> _RECORDS FOR THIS TASK_
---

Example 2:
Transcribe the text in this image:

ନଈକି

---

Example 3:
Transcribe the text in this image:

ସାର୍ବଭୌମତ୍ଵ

> _TASK OBJECTIVE_
Could you please repeat the data exactly as given?

> _WRITTEN SOLUTION_
---

Example 2:
Transcribe the text in this image:

ନଈକି

---

Example 3:
Transcribe the text in this image:

ସାର୍ବଭୌମତ୍ଵ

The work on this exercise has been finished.